*Selected excerpt*:
<<<<

Then there’s Peter Thiel —a Trump supporter who declared, “I no longer believe that freedom and democracy are compatible”—and provided the seed funding for the Seasteading Institute, which supports the building of cities that float in international waters, beyond democratic accountability. Thiel also backed the corporate island-state of Próspera, which the Honduran government wants to shut down because it won’t follow the country’s laws.

One of Próspera’s investors was San Francisco venture capital firm Pronomos, which invests in “prosperous cities that grow to empower entire nations.” Pronomos' most high-profile project, the network state Praxis, has registered more than 2,200 citizens but has yet to find a territorial home (it’s looking in the Mediterranean, Greenland, and Ukraine). Perhaps that’s because its plans—which don’t describe governance but declare a commitment to “vitality” and opposition to “mediocrity”—have been called fascist by critics.

The narrator of a promotional video for Praxis offers this rebuttal: “Contemporary media proclaims that having any ideals is fascist. Everything of conviction is fascist.”

To be fair, it isn’t just tech bros who foreswear democratic governments for their dream cities. National governments have shown the same distaste for democracy in new metropolitan developments.

Indonesia is a decentralized democracy with strong local governments, but its increasingly autocratic national government has decided that the country’s new capital, now under construction on the east coast of Borneo, will have no local government at all. It will be administered by an agency of the national government, under rules as yet undrafted. Meanwhile, construction is dogged by delays and scandals.

>>>>

*Records*:
<<<<

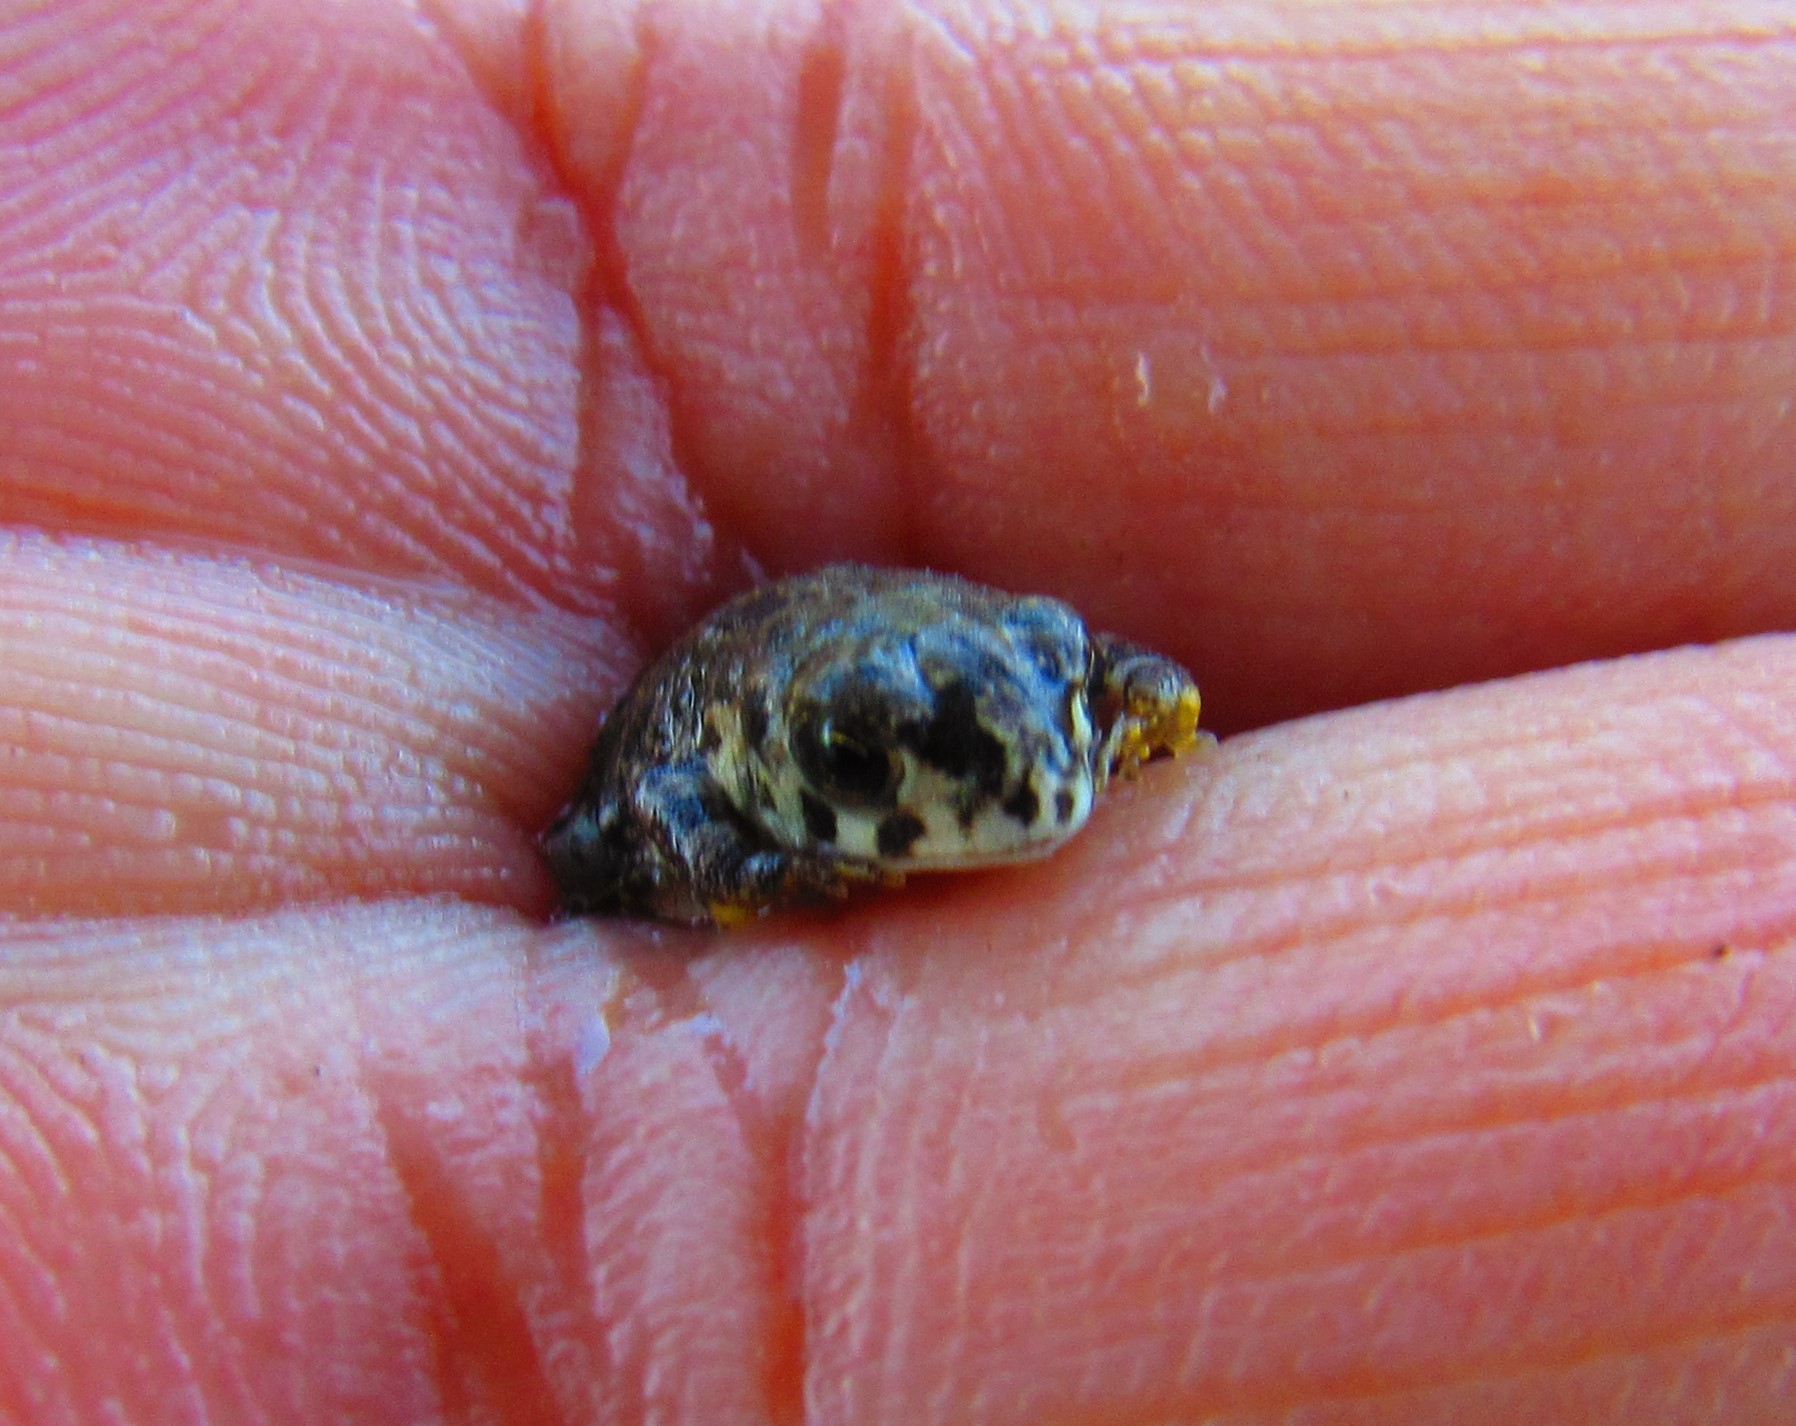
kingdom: Animalia
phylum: Chordata
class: Amphibia
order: Anura
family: Bufonidae
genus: Anaxyrus
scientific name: Anaxyrus compactilis
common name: Plateau toad
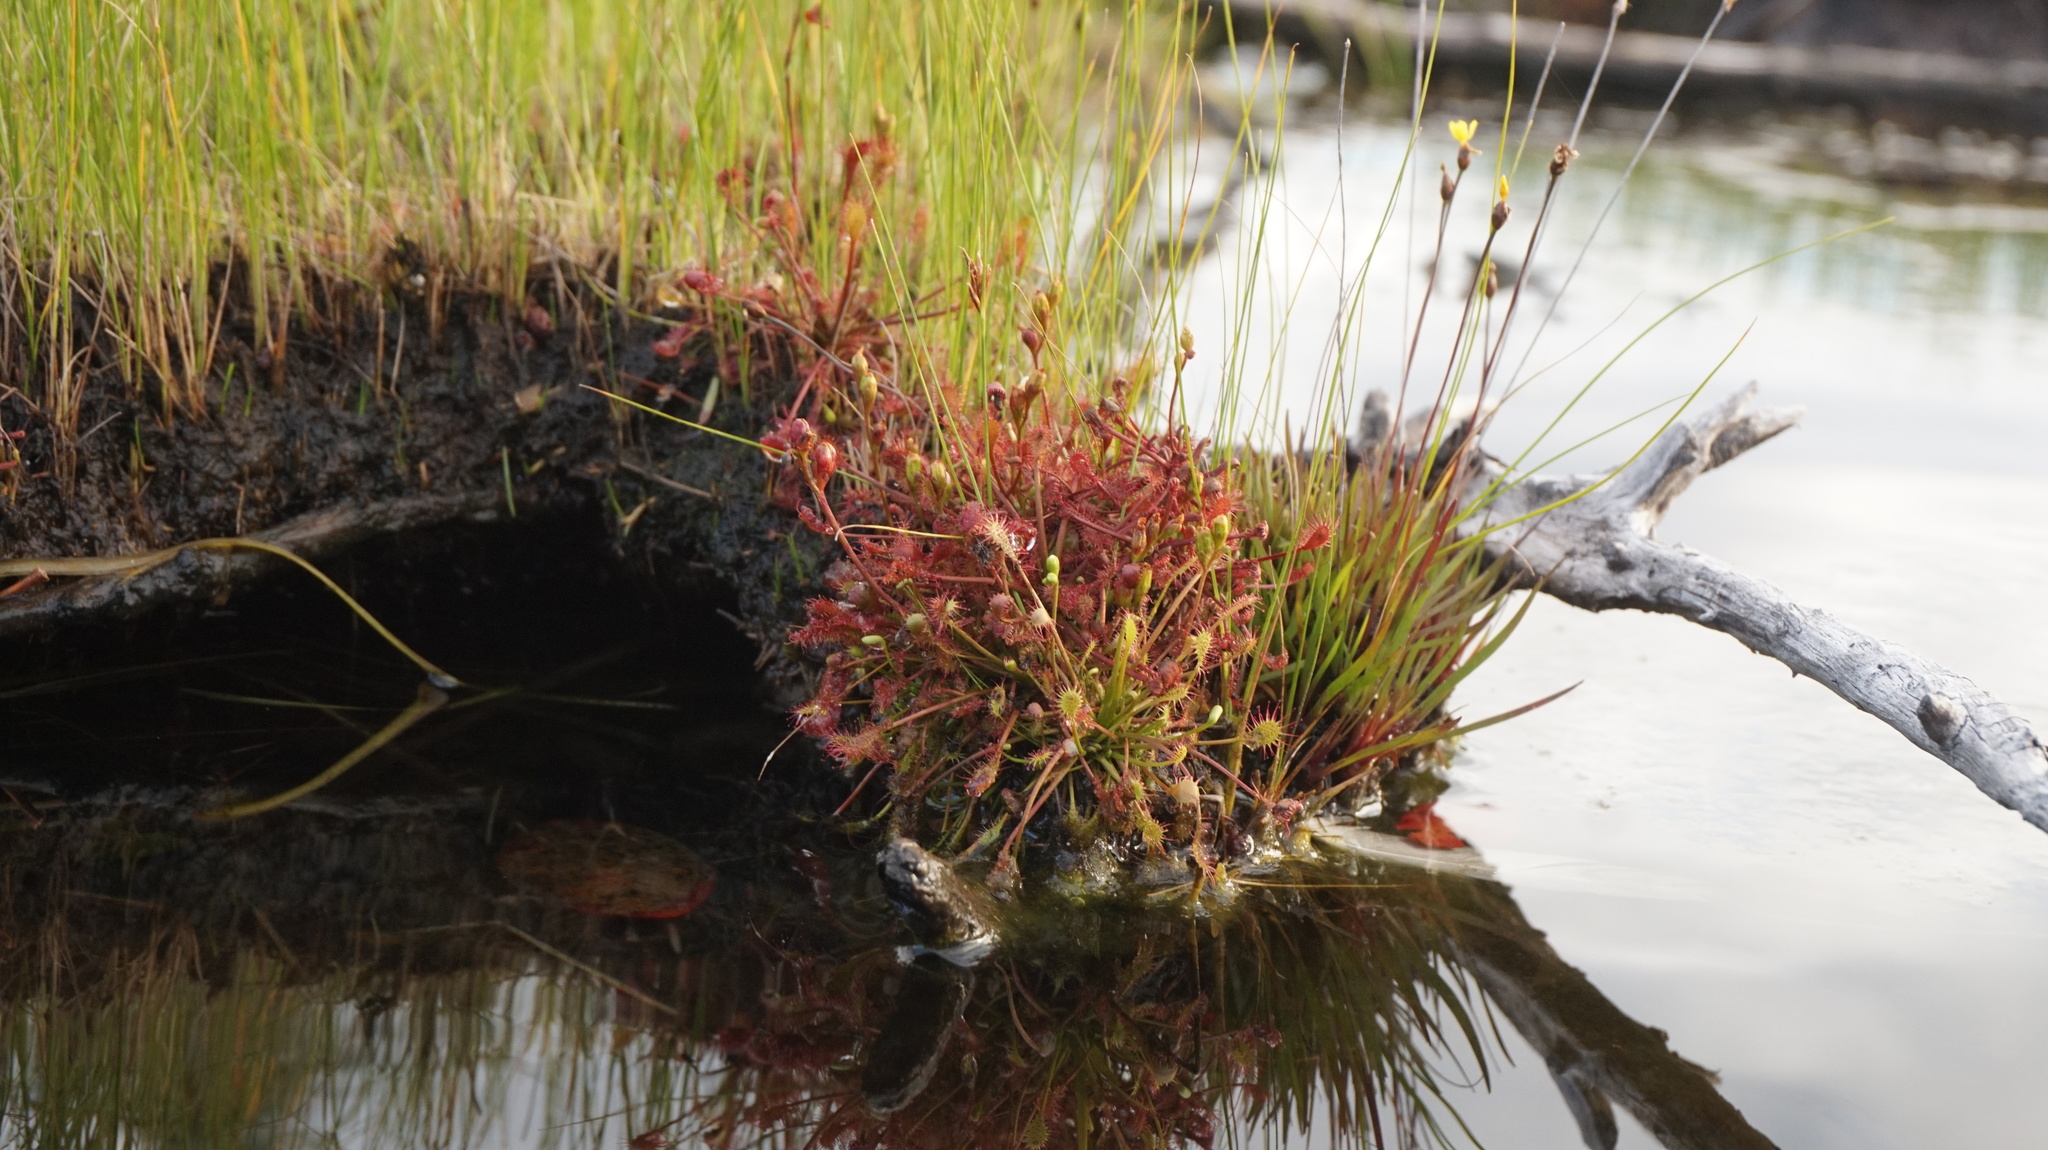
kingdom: Plantae
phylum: Tracheophyta
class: Magnoliopsida
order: Caryophyllales
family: Droseraceae
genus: Drosera
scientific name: Drosera intermedia
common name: Oblong-leaved sundew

>>>>

*Apply what you read*:
1. According to the passage on new cities and democracy, how will Indonesia's new capital be administered?
2. Continue the passage on new cities and democracy from its last sentence.

*List of answers*:
1. By an agency of the national government, under rules not yet drafted.

2.
China’s government is developing a series of future cities—most noably, Chengdu Future Science and Technology City—that are supposed to demonstrate new ways of living, but don’t include any new methods of governance. Mexico and Malaysia have proposed new “forest cities” to demonstrate a more ecological future, but the plans skip the governance details.

Saudi Arabia has said not a word about the governance structure of “The Line,” a planned city in the northwest region of NEOM. Renderings of “The Line” are mesmerizing—two skyscrapers that stretch 100 miles across the desert, with space to house  9 million people—but they do not include any sign of local autonomy. The best bet is that The Line will be governed by a corporation owned by the Saudi ruling family.

Not all visions of future cities exclude governance. Plans for the former Wal-Mart executive Marc Lore’s city of Telosa call for transparency in all government decision-making, participatory democracy, and an inclusive economic system in which residents would share in the city’s wealth. One caution: you would have to survive an application process to become a resident.

At smaller scales, a few new places have experimented with new ideas in liberal democracy. One pop-up city, Zuzalu, which appeared on Montenegro’s coast for a few months, had its residents create laws to encourage longer lifespans. Mexico City’s award-winning “utopias”—experimental neighborhood developments in the borough of Iztapalapa—are models of shared participatory governance, with authority divided among the mayor’s office, civil society groups, and local residents.

Democratic eco-villages, where small groups of people create democratic and environmental alternatives to civilization, are also on the rise. In Schloss Tempelhof in Germany (which I’ve visited), all 150 residents make decisions and share the work.

But many visionary cities, without clear governance, will never be anything more than dreams. Indeed, in Switzerland, the packaging mogul Daniel Model to let Avalon, the libertarian town-republic he declared within the rural village of Müllheim, to remain imaginary.

Akon’s city in Senegal is not a total fiction. But the rap star managed to build only a welcome center and a basketball court, which is why the Senegalese government reclaimed most of Akon city’s land. On a small remaining patch, Akon may build a resort.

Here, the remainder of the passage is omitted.